There is an other beautiful palace named Gujari Mahal, commissioned by Mansingh to satisfy a whim of his beloved queen Mrignayani. The epithet refers to the lady’s fawn like eyes. She is the heroine of many a folk ballad and the subject of a many historical novel. ( Mrignayani by Vrindavanlal Varma is a beautiful novel on her)
There are other surprises that Gwalior stores in its magic box. These includes the beautiful buildings namely Teli ka Mandir, Sas Bahu ka Mandir and the mausoleum of the sufi saint Gaus Mohammad are among the most well known.
Teli ka Mandir
Dates back to 8th century. It is the loftiest building in the fort soaring 35 meters high and presents a curious blending of the North Indian and the southern style of temples architecture. Sculptures decorating it indicate that it started as a temple dedicated to Vishnu but was later converted for the worship of the other major Hindu God Shiva. The Sas Bahu Ka Mandir was built by the Mahipala the Kachchwah king in the early 11th century. It was originally called the Sahastrabahu temple and is the most ancient structure in the fort.

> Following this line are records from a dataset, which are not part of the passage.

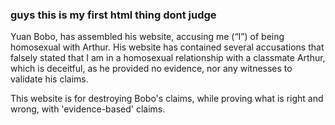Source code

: ### guys this is my first html thing dont judge

Yuan Bobo, has assembled his website, accusing me (“I”) of being homosexual with Arthur.
His website has contained several accusations that falsely stated that I am in a homosexual relationship with a classmate Arthur, which is deceitful, as he provided no evidence, nor any witnesses to validate his claims.

This website is for destroying Bobo's claims, while proving what is right and wrong, with 'evidence-based' claims.
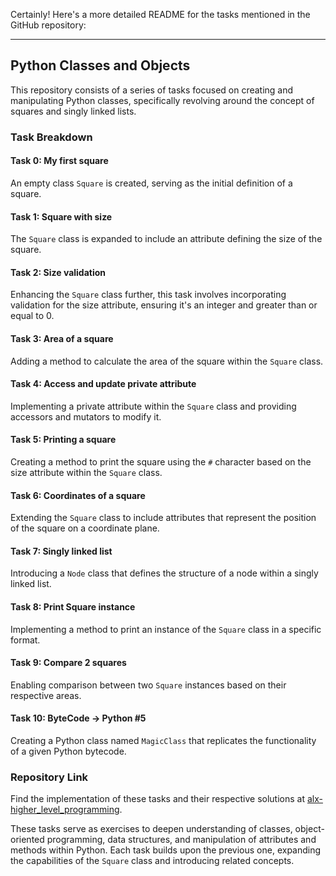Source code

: Certainly! Here's a more detailed README for the tasks mentioned in the GitHub repository:

---

## Python Classes and Objects

This repository consists of a series of tasks focused on creating and manipulating Python classes, specifically revolving around the concept of squares and singly linked lists.

### Task Breakdown

#### Task 0: My first square
An empty class `Square` is created, serving as the initial definition of a square.

#### Task 1: Square with size
The `Square` class is expanded to include an attribute defining the size of the square.

#### Task 2: Size validation
Enhancing the `Square` class further, this task involves incorporating validation for the size attribute, ensuring it's an integer and greater than or equal to 0.

#### Task 3: Area of a square
Adding a method to calculate the area of the square within the `Square` class.

#### Task 4: Access and update private attribute
Implementing a private attribute within the `Square` class and providing accessors and mutators to modify it.

#### Task 5: Printing a square
Creating a method to print the square using the `#` character based on the size attribute within the `Square` class.

#### Task 6: Coordinates of a square
Extending the `Square` class to include attributes that represent the position of the square on a coordinate plane.

#### Task 7: Singly linked list
Introducing a `Node` class that defines the structure of a node within a singly linked list.

#### Task 8: Print Square instance
Implementing a method to print an instance of the `Square` class in a specific format.

#### Task 9: Compare 2 squares
Enabling comparison between two `Square` instances based on their respective areas.

#### Task 10: ByteCode -> Python #5
Creating a Python class named `MagicClass` that replicates the functionality of a given Python bytecode.

### Repository Link
Find the implementation of these tasks and their respective solutions at [alx-higher_level_programming](https://github.com/BM-Ghost/alx-higher_level_programming).

These tasks serve as exercises to deepen understanding of classes, object-oriented programming, data structures, and manipulation of attributes and methods within Python. Each task builds upon the previous one, expanding the capabilities of the `Square` class and introducing related concepts.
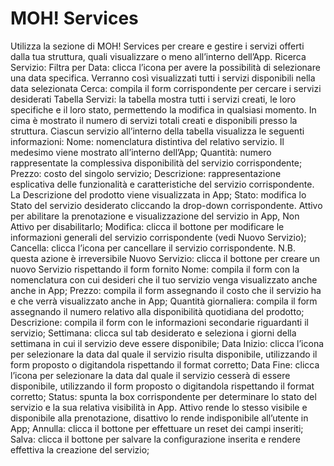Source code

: # MOH! Services

Utilizza la sezione di MOH! Services per creare e gestire i servizi offerti dalla tua struttura, quali visualizzare o meno all’interno dell’App.
Ricerca Servizio:
Filtra per Data: clicca l’icona per avere la possibilità di selezionare una data specifica. Verranno così visualizzati tutti i servizi disponibili nella data selezionata
Cerca: compila il form corrispondente per cercare i servizi desiderati
Tabella Servizi: la tabella mostra tutti i servizi creati, le loro specifiche e il loro stato, permettendo la modifica in qualsiasi momento. In cima è mostrato il numero di servizi totali creati e disponibili presso la struttura. Ciascun servizio all’interno della tabella visualizza le seguenti informazioni:
Nome: nomenclatura distintiva del relativo servizio. Il medesimo viene mostrato all’interno dell’App;
Quantità: numero rappresentate la complessiva disponibilità del servizio corrispondente;
Prezzo: costo del singolo servizio;
Descrizione: rappresentazione esplicativa delle funzionalità e caratteristiche del servizio corrispondente.  La Descrizione del prodotto viene visualizzata in App;
Stato: modifica lo Stato del servizio desiderato cliccando la drop-down corrispondente. Attivo per abilitare la prenotazione e visualizzazione del servizio in App, Non Attivo per disabilitarlo;
Modifica: clicca il bottone per modificare le informazioni generali del servizio corrispondente (vedi Nuovo Servizio);
Cancella: clicca l’icona per cancellare il servizio corrispondente. N.B. questa azione è irreversibile
Nuovo Servizio: clicca il bottone per creare un nuovo Servizio rispettando il form fornito
Nome: compila il form con la nomenclatura con cui desideri che il tuo servizio venga visualizzato anche anche in App;
Prezzo: compila il form assegnando il costo che il servizio ha e che verrà visualizzato anche in App;
Quantità giornaliera: compila il form assegnando il numero relativo alla disponibilità quotidiana del prodotto;
Descrizione: compila il form con le informazioni secondarie riguardanti il servizio;
Settimana: clicca sul tab desiderato e seleziona i giorni della settimana in cui il servizio deve essere disponibile;
Data Inizio: clicca l’icona per selezionare la data dal quale il servizio risulta disponibile, utilizzando il form proposto o digitandola rispettando il format corretto;
Data Fine: clicca l’icona per selezionare la data dal quale il servizio cesserà di essere disponibile, utilizzando il form proposto o digitandola rispettando il format corretto;
Status: spunta la box corrispondente per determinare lo stato del servizio e la sua relativa visibilità in App. Attivo rende lo stesso visibile e disponibile alla prenotazione, disattivo lo rende indisponibile all’utente in App;
Annulla: clicca il bottone per effettuare un reset dei campi inseriti;
Salva: clicca il bottone per salvare la configurazione inserita e rendere effettiva la creazione del servizio;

Jaivilas despite its opulence did not become the Maharaja’s favorite. It was more suited for a European prince than an oriental potentate. Another Palace was commissioned. Thus was Moti Mahal born, a modest mansion with nine hundred rooms. It draws inspiration from the medieval buildings in Gwalior and has an unmistakable oriental ambience with curving colonnaded terraces flanked by square towers. In the rear is the grand fort and in front an artificial lake sets it off as a showpiece.